MATARAM.lombokjournal.com –
Sastrawan Umbu Landu Paranggi, yang dikenal menjadi guru puisi dan melahirkan banyak penyair ternama baik di Jogja maupun di Bali, telah berpulang. Kabar ini mengejutkan di kaangan sastrawan, khususnya penyair.
Tokoh sastra yang jarang muncul dipermukaan itu wafat di usia 77 tahun, di RS Bali Mandara sekitar pukul 03.55 Wita hari Selasa (06/04/21). Kesehatan Umbu melemah dan harus dirawat di rumah sakit sejak hari Sabtu (03/04).
Peyair muda Bali, Wayan Jengki Sunarta, menungguinya sejak Senin siang hingga Umbu menghembuskan nafas terakhirnya.
“Saya di sini dari kemarin siang. Sekarang masih menunggu kedatangan keluarganya,” kata Jengki.

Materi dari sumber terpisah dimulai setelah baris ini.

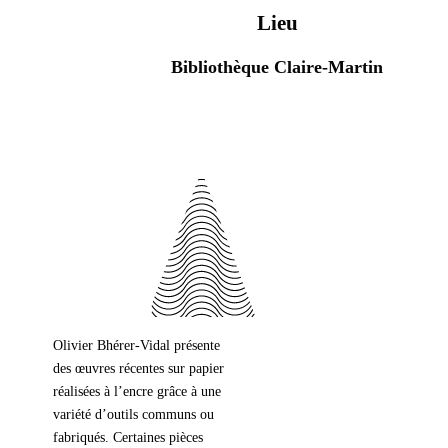
Lieu
Bibliothèque Claire-Martin
Olivier Bhérer-Vidal présente
des œuvres récentes sur papier
réalisées à l’encre grâce à une
variété d’outils communs ou
fabriqués. Certaines pièces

Umbu yang lahir tanggal 10 Agustus 1943, di Desa Kananggar, Paberiwai, Sumba Timur ini sejak di Sekolah Menengah Pertama (SMP) sudah menunjukkan minatnya yang dalam di kesastraan. Dan ia menghabiskan masa produktifnya di Yogyakarta. Melalui puisi Solitude, Percakapan Selat, dan Melodia, ia menggambarkan sastra Yogya sebagai nostalgik, romantik, dan nyinyir.

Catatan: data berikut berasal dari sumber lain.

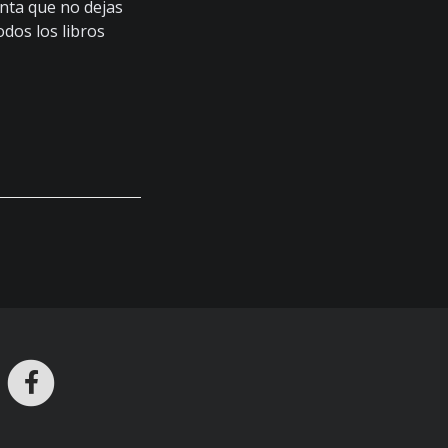
nta que no dejas
odos los libros
ros en Telegram
nstagram
Facebook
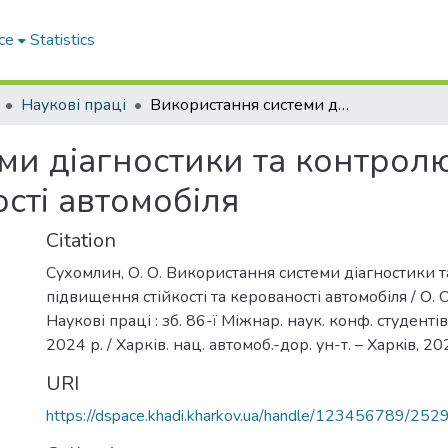
ce
Statistics
Наукові праці
Використання системи діагностики та контролю для підвищення стійкості та керованості автомобіля
ми діагностики та контрол
ості автомобіля
Citation
Cухомлин, О. О. Використання системи діагностики 
підвищення стійкості та керованості автомобіля / О. О
Наукові праці : зб. 86-ї Міжнар. наук. конф. студентів
2024 р. / Харків. нац. автомоб.-дор. ун-т. – Харкiв, 20
URI
https://dspace.khadi.kharkov.ua/handle/123456789/252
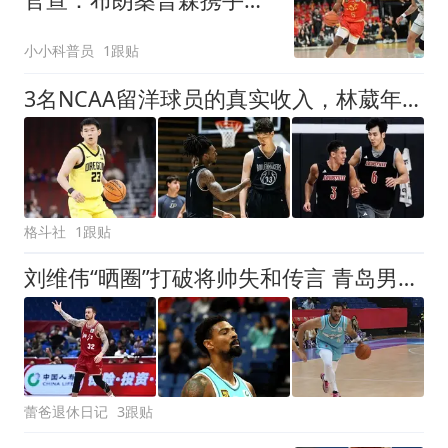
投，目标直指冠军
小小科普员
1跟贴
3名NCAA留洋球员的真实收入，林葳年入超500万，不比CBA顶薪差！
格斗社
1跟贴
刘维伟“晒圈”打破将帅失和传言 青岛男篮确定新赛季三外援
蕾爸退休日记
3跟贴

Di Jogja Umbu pernah jadi pengurus Persada Studi Klub (PSK) ini juga dijuluki sebagai “Presiden Malioboro”.
Banyak pihak yang menceritakan, Umbu membimbing murid-muridnya di sanggar PSK Jogja, di antaranya yang menonjol yakni Emha Aiun Najib (Cak Nun), dan Linus Suryadi AG. Juga disebut Ragil Suwarno Pragolapati, hingga Iman Budhi Santoso.
Emha Ainun Najib mengenalkan kepada khalayak bahwa Umbu Landu Paraggi adalah gurunya. Bagi generasi masa kini sosok Umbu mungkin tak dikenal. Namun, anak-anak muda yang menjadi jamaah pengajian Maiyah-nya Emha Ainun Nadjib mengenalnya. Tapi yang pasti bagi mereka yang bergekut di dunia sastra pada dekade itu pasti tahu peran dan posisi dari Presiden Malioboro ini
Wartawan senior Bali Pos, Widminarko menceritakan, Umbu bergabung di Bali Post tahun 1979 dengan tugas khusus mengasuh rubrik puisi, di Pos Remaja tiap Sabtu dan Bali Post Minggu tiap Ahad.
Tentu saja Umbu datang tanpa membawa lamaran tertulis, tidak menyerahkan biodata, tidak ada yang tahu di mana ia bertempat tinggal. Dia datang langsung bergabung dengan Wayan Sayun, Made Taro, Putu Setia (menjelang pindah ke Tempo), Anom Ranuara, I Gusti Ketut Kaler, Cok Raka Pemayun, yang terlebih dahulu bergabung.
BACA JUGA:
“Umbu Landu Paranggi mendedikasikan hidupnya untuk mengembangkan apresiasi terhadap sastra, terutama puisi di kalangan generasi muda dan masyarakat luas,” tulis Widminarko di akun Faebook-nya.